Hello, @dadoonet. These are the results:

autocomplete:

{
  "tokens" : [
    {
      "token" : "joh",
      "start_offset" : 0,
      "end_offset" : 3,
      "type" : "word",
      "position" : 0
    },
    {
      "token" : "john",
      "start_offset" : 0,
      "end_offset" : 4,
      "type" : "word",
      "position" : 1
    },
    {
      "token" : "wic",
      "start_offset" : 5,
      "end_offset" : 8,
      "type" : "word",
      "position" : 2
    },
    {
      "token" : "wick",
      "start_offset" : 5,
      "end_offset" : 9,
      "type" : "word",
      "position" : 3
    },
    {
      "token" : "joh",
      "start_offset" : 10,
      "end_offset" : 13,
      "type" : "word",
      "position" : 104
    },
    {
      "token" : "john",
      "start_offset" : 10,
      "end_offset" : 14,
      "type" : "word",
      "position" : 105
    },
    {
      "token" : "wic",
      "start_offset" : 15,
      "end_offset" : 18,
      "type" : "word",
      "position" : 106
    },
    {
      "token" : "wick",
      "start_offset" : 15,
      "end_offset" : 19,
      "type" : "word",
      "position" : 107
    }
  ]
}

autocomplete_search:

{
  "tokens" : [
    {
      "token" : "john.wick",
      "start_offset" : 0,
      "end_offset" : 9,
      "type" : "<ALPHANUM>",
      "position" : 0
    },
    {
      "token" : "john",
      "start_offset" : 10,
      "end_offset" : 14,
      "type" : "<ALPHANUM>",
      "position" : 101
    },
    {
      "token" : "wick",
      "start_offset" : 15,
      "end_offset" : 19,
      "type" : "<ALPHANUM>",
      "position" : 102
    }
  ]
}

More information:

using username instead of username.autocomplete it is possible to query with "john.wick", however the search "john wick" fails to return the result.

"match": {
            "username": {
              "query": "john.wick",
              "operator": "and"
            }
   }

Have a look at the tokens.

I think you have indexed John Wick.

At index time (autocomplete), you indexed: joh, john, wic, wick.
At search time (autocomplete_search), you are searching for:

  • For John.Wick: john.wick
  • For John Wick: john, wick

That's the reason it does not match for John.Wick.

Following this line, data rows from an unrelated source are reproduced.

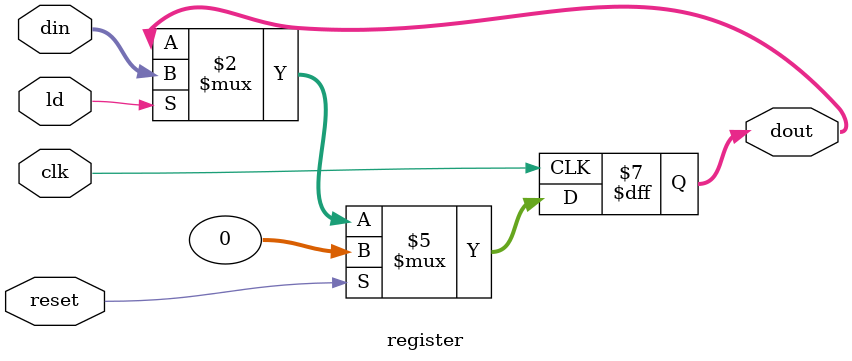
<source format=v>
module register (
	input wire clk,reset,ld,
    input wire [31:0] din,
	output reg [31:0] dout
);

	always @(posedge clk)
    begin
        if(reset)
            dout<=32'b0;
        else if(ld)
            dout<=din;
    end

endmodule
</source>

You need to change your analyzer so it will produce the right tokens when searching with a name which has a dot.

I have no idea of what your "tokenizer" : "autocomplete" is. But I think you should look at it and may be use something similar instead of "tokenizer" : "standard".

Note that autocomplete suggests that you want to search for sub terms...
Here you have the full terms...

Why about combining multiple searches using a bool / should array of match queries?

If you can't make it work, please provide a full recreation script as described in About the Elasticsearch category. It will help to better understand what you are doing. Please, try to keep the example as simple as possible.

A full reproduction script is something anyone can copy and paste in Kibana dev console, click on the run button to reproduce your use case. It will help readers to understand, reproduce and if needed fix your problem. It will also most likely help to get a faster answer.

This topic was automatically closed 28 days after the last reply. New replies are no longer allowed.